───── DOCUMENT

Plaintiffs further allege that Mayor Ross, acting outside his proper authority but under color of law, directed the Borough Police Department to conduct unwarranted investigations of the Lamb Foundation residences and their mentally and physically disabled residents, and to report such information directly to him. (Am. Compl. ¶ 63.) Allegedly, Mayor Ross surreptitiously and illegally obtained private records concerning Mengel and the Lamb Foundation, including tax returns and other financial documents. (Am. Compl. ¶ 64.)

──────────

» **WRITTEN REQUEST 1**
List every person or organization named in the allegations passage.
» **WRITTEN REQUEST 2**
According to the allegations passage, what private records did Mayor Ross allegedly obtain?
» **WRITTEN REQUEST 3**
Reproduce word for word everything in the allegations passage from "Plaintiffs further allege" down to "Compl. ¶ 64.)".

───── DATA PROVIDED

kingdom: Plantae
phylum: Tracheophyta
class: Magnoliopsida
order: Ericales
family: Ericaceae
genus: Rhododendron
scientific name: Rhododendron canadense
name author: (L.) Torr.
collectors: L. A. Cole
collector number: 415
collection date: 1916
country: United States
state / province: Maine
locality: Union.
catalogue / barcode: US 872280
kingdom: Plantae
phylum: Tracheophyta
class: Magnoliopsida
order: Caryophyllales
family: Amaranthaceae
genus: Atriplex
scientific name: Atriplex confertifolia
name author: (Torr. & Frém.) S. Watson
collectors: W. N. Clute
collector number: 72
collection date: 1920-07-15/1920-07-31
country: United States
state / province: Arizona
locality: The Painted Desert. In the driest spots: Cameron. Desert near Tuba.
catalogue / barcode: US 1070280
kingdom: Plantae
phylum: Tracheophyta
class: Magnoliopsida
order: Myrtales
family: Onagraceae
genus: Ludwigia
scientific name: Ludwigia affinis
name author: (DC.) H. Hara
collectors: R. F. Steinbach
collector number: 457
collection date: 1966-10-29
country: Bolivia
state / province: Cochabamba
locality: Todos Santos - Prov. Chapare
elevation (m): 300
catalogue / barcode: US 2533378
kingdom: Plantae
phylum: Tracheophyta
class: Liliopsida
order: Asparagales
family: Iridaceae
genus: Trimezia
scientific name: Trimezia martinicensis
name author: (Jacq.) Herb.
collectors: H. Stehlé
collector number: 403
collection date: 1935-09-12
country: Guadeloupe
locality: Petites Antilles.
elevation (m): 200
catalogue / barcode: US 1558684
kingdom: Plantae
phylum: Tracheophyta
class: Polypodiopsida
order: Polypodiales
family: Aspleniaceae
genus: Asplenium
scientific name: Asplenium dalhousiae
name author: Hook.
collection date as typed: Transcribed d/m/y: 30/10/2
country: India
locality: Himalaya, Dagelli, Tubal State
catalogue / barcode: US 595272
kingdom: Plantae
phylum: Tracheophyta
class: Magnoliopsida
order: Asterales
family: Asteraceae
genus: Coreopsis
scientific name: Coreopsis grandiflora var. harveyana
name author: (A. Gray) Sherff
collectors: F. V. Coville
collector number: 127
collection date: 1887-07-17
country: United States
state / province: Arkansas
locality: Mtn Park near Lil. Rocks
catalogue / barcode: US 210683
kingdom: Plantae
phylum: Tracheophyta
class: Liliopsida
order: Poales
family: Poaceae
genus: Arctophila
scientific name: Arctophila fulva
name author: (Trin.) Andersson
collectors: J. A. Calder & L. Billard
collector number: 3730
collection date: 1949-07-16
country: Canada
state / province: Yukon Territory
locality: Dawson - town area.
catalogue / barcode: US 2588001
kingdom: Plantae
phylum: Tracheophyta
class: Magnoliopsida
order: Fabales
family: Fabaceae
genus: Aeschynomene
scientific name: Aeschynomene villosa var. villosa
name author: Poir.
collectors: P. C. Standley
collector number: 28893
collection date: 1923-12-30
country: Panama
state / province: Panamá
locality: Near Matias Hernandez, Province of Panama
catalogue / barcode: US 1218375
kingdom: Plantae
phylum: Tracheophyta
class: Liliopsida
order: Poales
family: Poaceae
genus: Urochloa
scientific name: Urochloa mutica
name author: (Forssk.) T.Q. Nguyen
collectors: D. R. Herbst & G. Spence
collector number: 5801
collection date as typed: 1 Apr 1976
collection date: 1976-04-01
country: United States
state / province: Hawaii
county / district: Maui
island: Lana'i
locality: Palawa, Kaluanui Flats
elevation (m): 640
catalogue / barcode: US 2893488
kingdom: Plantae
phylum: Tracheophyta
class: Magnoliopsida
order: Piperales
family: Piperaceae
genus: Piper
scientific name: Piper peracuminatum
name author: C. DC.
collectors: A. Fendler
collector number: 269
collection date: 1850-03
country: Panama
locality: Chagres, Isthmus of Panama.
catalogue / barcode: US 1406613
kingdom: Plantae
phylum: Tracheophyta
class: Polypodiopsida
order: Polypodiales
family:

──────────

» **WRITTEN REPLY 1**
Mayor Ross; the Borough Police Department; the Lamb Foundation; Mengel

» **WRITTEN REPLY 2**
Tax returns and other financial documents concerning Mengel and the Lamb Foundation.

» **WRITTEN REPLY 3**
Plaintiffs further allege that Mayor Ross, acting outside his proper authority but under color of law, directed the Borough Police Department to conduct unwarranted investigations of the Lamb Foundation residences and their mentally and physically disabled residents, and to report such information directly to him. (Am. Compl. ¶ 63.) Allegedly, Mayor Ross surreptitiously and illegally obtained private records concerning Mengel and the Lamb Foundation, including tax returns and other financial documents. (Am. Compl. ¶ 64.)